Okay, so you’re not exactly making marriage vows here. Most likely if you are in a committed relationship (like myself), you’ve hit some rough patches. And if you haven’t? Oh, my darling, they’re out there, and they’ll find you. *Begin terrifying Jaws soundtrack.*
There will be times in your relationship (hopefully very few times) where one party is going through something tough. Be it a family member passing away, a favorite pet running off, or a disease/diagnosis/crazy disaster. Watching all the coverage of the events in Boston (and Texas) a few weeks ago made me realize ... what would I do if my significant other had been there? What if he had lost someone? What if he had been hurt?

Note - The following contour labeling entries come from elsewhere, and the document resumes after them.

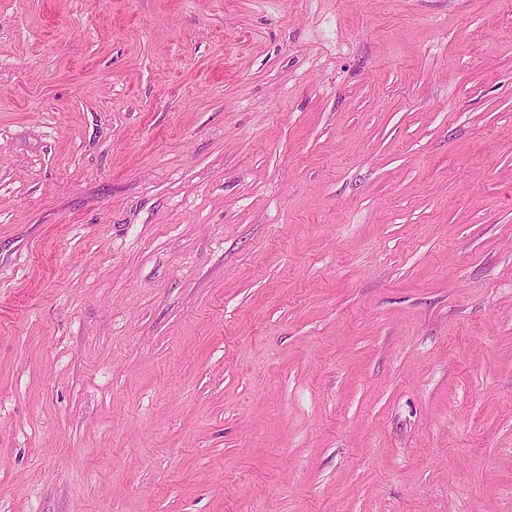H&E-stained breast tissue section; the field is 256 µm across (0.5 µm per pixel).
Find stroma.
I'll return each instance as SVG.
<instances>
[{
  "mask_svg": "<svg viewBox=\"0 0 512 512\" xmlns=\"http://www.w3.org/2000/svg\"><path fill=\"white\" fill-rule=\"evenodd\" d=\"M0 512H512V0H0Z\"/></svg>",
  "mask_w": 512,
  "mask_h": 512,
  "instance_id": "35a3bbf8",
  "label": "stroma"
}]
</instances>
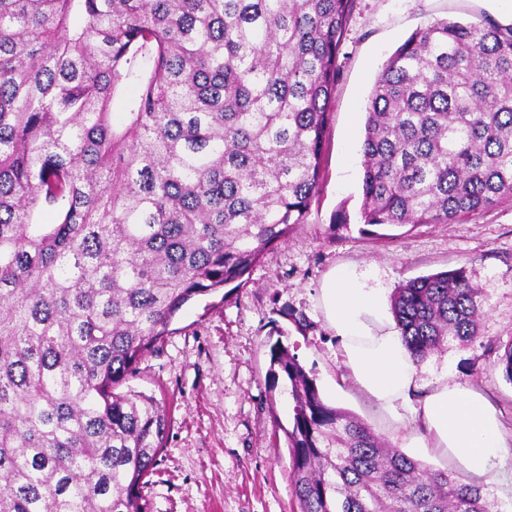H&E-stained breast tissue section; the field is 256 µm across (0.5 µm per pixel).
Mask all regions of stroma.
<instances>
[{"instance_id":"stroma-1","label":"stroma","mask_w":512,"mask_h":512,"mask_svg":"<svg viewBox=\"0 0 512 512\" xmlns=\"http://www.w3.org/2000/svg\"><path fill=\"white\" fill-rule=\"evenodd\" d=\"M489 0H356L339 55L319 194L304 223L270 248L246 285L195 298L139 361L123 390L154 396L169 423L155 474L144 489L151 512H294L284 427L285 384L268 379L270 348L288 346L323 399L399 445L401 428L364 395L340 362L320 298L331 270L377 272L395 289L420 275L465 268L485 300L477 336L449 342L420 363L424 382L447 372L489 397L511 446L512 382L498 364L512 343V198L455 224L369 226L360 218L367 99L395 50L446 18L496 19ZM347 226L334 223L338 211Z\"/></svg>"}]
</instances>
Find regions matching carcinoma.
Listing matches in <instances>:
<instances>
[{
  "mask_svg": "<svg viewBox=\"0 0 512 512\" xmlns=\"http://www.w3.org/2000/svg\"><path fill=\"white\" fill-rule=\"evenodd\" d=\"M355 3L0 0V512H151L166 413L116 389L187 303L246 284L304 223ZM366 114L364 224L511 198L512 25L413 32ZM482 312L463 267L392 298L417 363ZM269 378L293 402L296 512H491L480 485L326 404L279 343Z\"/></svg>",
  "mask_w": 512,
  "mask_h": 512,
  "instance_id": "cac0c4a2",
  "label": "carcinoma"
}]
</instances>
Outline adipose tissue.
<instances>
[{
  "mask_svg": "<svg viewBox=\"0 0 512 512\" xmlns=\"http://www.w3.org/2000/svg\"><path fill=\"white\" fill-rule=\"evenodd\" d=\"M343 364L378 408L475 478L490 476L507 446L498 411L482 393L440 375L426 384L384 304L378 274L343 267L322 288Z\"/></svg>",
  "mask_w": 512,
  "mask_h": 512,
  "instance_id": "1",
  "label": "adipose tissue"
}]
</instances>
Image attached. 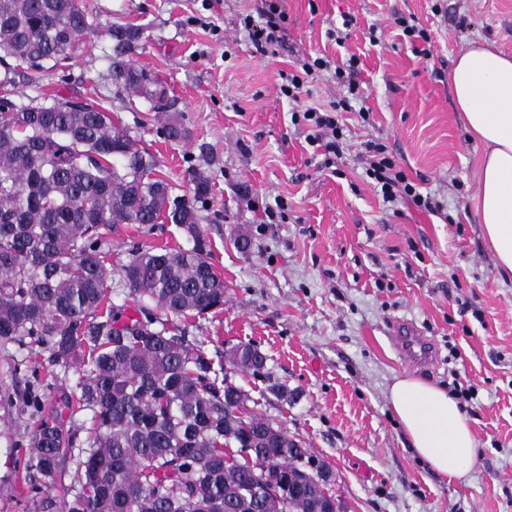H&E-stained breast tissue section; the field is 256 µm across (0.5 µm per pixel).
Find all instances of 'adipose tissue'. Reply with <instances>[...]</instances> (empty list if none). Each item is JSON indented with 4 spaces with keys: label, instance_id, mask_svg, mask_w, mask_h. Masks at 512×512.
Returning <instances> with one entry per match:
<instances>
[{
    "label": "adipose tissue",
    "instance_id": "1",
    "mask_svg": "<svg viewBox=\"0 0 512 512\" xmlns=\"http://www.w3.org/2000/svg\"><path fill=\"white\" fill-rule=\"evenodd\" d=\"M455 107L485 152L478 174L475 214L499 274L512 278V55L471 41L448 77ZM391 408L411 448L451 482H466L476 460L469 416L442 387L412 375L395 377Z\"/></svg>",
    "mask_w": 512,
    "mask_h": 512
}]
</instances>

First things first: in tragedies (and at all times really), communication is key. My boyfriend and I have a sort-of-rule: It’s okay if you sent really short, vague text messages (or even none at all) during an emergency as long as you promise to follow up as soon as you can with the entire story. Honestly, whatever freaks him out freaks me out as well, so it’s a double dose of torture when I have no idea what’s going on. But especially if it’s with a family member, lay low. Family is first and that’s how it should be. Don’t be the crazy girlfriend calling every five minutes while your boyfriend is dealing with an emergency. You should make each other stronger, not drive each other up the wall. Trust in the fact that you’ll know eventually and until then, distract yourself with something else. The short version: sending 8,000 “Are you okay?” texts is not an option. Just don’t do it.
Second, clarify. Ask questions and try not to read too much into what he says. If there’s a funeral, ask gently if he wants you there or not. And please, DO NOT be offended if he says no. I have a particular story involving a boyfriend of at least nine months that showed up at my grandfather’s funeral when I specifically told him not to come. Why? Apparently he assumed that my “no” was just a stubborn, proud way of saying “please be there, I’ll need you.” When, in reality, it wasn’t. Gentlemen, in all situations, “no” does actually mean no. I was super angry with him about it because, in my case, I didn’t want him to meet my extended family for the first time in that setting. It wasn’t appropriate. End of story. (I’m still mad. You can’t tell, right?)
Just don’t assume they want you to do something if they haven’t specifically asked it. Tragedy and rough times can be hard, and I’ve learned that everyone deals with them in their own unique way. Don’t criticize or throw out "should have's." My best friend said something really introspective the other day when we were talking about this. She said that when someone you love is going through a hard time, you’re supposed to be their rock. It doesn’t matter if you were whining about your not-so-hard-knock life a few seconds before. Try to flip a switch and be empathetic. Be their rock. Take comfort in the fact that they take comfort in you, whether you’re at the hospital or the funeral home, or a million miles away.
It’s okay if you don’t know what to say. It’s okay if you don’t know what to do. One of the hardest things in this world, I believe, is watching someone you care deeply about go through something with which you can’t help.
So if you’re going through a tragedy, remember to keep your significant other in the loop. Let them know what’s up, and try to be as specific as possible when talking to them about plans that include them.
And if you’re helping someone through a bad time? Be comforting and don’t push. Just feel it out. If you think they need a little cheering up, try that. If you think they just need to sit and cry, be there. It’s okay to take things down a few notches. Pay attention to the person you care about and you’ll instinctively know what to do.
My go-to phrase? “It’s going to be okay,” or “I’m here for you.”
Because even if it isn’t, and you’re not *actually* there, there’s nothing quite like hearing someone else say it.